A framework for predictive modeling of microbiome multi-omics data: latent interacting variable-effects (LIVE) modeling.

Background: The number and size of multi-omics datasets with paired measurements of the host and microbiome is rapidly increasing with the advance of sequencing technologies. As it becomes routine to generate these datasets, computational methods to aid in their interpretation become increasingly important. Here, we present a framework for integration of microbiome multi-omics data: Latent Interacting Variable Effects (LIVE) modeling. LIVE integrates multi-omics data using single-omic latent variables (LV) organized in a structured meta-model to determine the combinations of features most predictive of a phenotype or condition.

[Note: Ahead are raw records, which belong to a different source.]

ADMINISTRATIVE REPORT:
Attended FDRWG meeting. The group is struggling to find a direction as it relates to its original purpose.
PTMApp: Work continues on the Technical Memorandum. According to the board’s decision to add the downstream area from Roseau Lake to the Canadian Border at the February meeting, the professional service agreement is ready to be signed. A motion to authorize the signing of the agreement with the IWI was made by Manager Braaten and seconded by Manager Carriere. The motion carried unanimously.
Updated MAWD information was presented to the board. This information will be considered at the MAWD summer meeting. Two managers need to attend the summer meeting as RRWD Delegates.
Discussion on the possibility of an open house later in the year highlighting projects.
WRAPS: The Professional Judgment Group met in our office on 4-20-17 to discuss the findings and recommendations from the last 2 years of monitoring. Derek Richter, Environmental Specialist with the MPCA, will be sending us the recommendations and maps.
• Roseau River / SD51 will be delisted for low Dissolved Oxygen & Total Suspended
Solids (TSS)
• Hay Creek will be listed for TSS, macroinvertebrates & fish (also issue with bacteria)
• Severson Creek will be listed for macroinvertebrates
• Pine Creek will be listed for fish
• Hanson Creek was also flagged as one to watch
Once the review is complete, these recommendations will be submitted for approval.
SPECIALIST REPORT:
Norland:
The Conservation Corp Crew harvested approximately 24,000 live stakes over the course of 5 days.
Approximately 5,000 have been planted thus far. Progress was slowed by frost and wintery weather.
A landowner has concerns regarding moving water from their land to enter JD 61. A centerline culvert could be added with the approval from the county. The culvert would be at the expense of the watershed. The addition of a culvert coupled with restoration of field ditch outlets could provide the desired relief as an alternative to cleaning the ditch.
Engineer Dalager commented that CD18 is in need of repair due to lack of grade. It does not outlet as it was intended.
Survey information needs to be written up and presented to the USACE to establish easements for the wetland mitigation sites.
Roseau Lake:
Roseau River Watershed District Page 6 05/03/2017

Results: We developed a supervised version of LIVE leveraging sparse Partial Least Squares Discriminant Analysis (sPLS-DA) LVs, and an unsupervised version leveraging sparse Principal Component Analysis (sPCA) principal components which both can incorporate covariate awarness. LIVE performance was tested on publicly available metagenomic and metabolomics data set from Crohn's Disease (CD) and Ulcerative Colitis (UC) status patients in the PRISM and LLDeep cohorts, and benchmarked against existing gut microbiome multi-omics approaches and vaginal microbiome datasests, achieving consistent and comparable performances. In addition to these benchmarking efforts, we present a detailed analysis and interpretation of both versions of LIVE using the PRISM and LLDeep cohorts. LIVE reduced the number of feature interactions from the original datasets for CD and UC from millions to less than 20,000 while conditioning the disease-predictive power of gut microbes, metabolites, enzymes, on clinical variables.

Conclusions: LIVE makes a distinct, complementary contribution to current methods to integrate microbiome data and offers key advantages to existing approaches in the interpretable integration of multi-omics data with clinical variables to predict to disease outcomes and identify microbiome mechanisms of disease.